▸ Problem requirements
Find the lines below that contain the word "чистой" and count them. Only the number should be given.

(Extracted page text data)
+===+

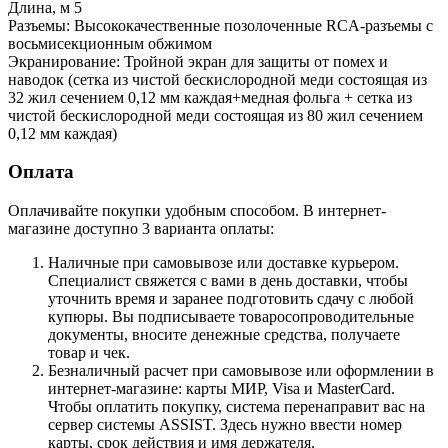
Длина, м 5
Разъемы: Высококачественные позолоченные RCA-разъемы с
восьмисекционным обжимом
Экранирование: Тройной экран для защиты от помех и
наводок (сетка из чистой бескислородной меди состоящая из
32 жил сечением 0,12 мм каждая+медная фольга + сетка из
чистой бескислородной меди состоящая из 80 жил сечением
0,12 мм каждая)
Оплата
Оплачивайте покупки удобным способом. В интернет-
магазине доступно 3 варианта оплаты:
Наличные при самовывозе или доставке курьером.
Специалист свяжется с вами в день доставки, чтобы
уточнить время и заранее подготовить сдачу с любой
купюры. Вы подписываете товаросопроводительные
документы, вносите денежные средства, получаете
товар и чек.
Безналичный расчет при самовывозе или оформлении в
интернет-магазине: карты МИР, Visa и MasterCard.
Чтобы оплатить покупку, система перенаправит вас на
сервер системы ASSIST. Здесь нужно ввести номер
карты, срок действия и имя держателя.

+===+

▸ Written solution
2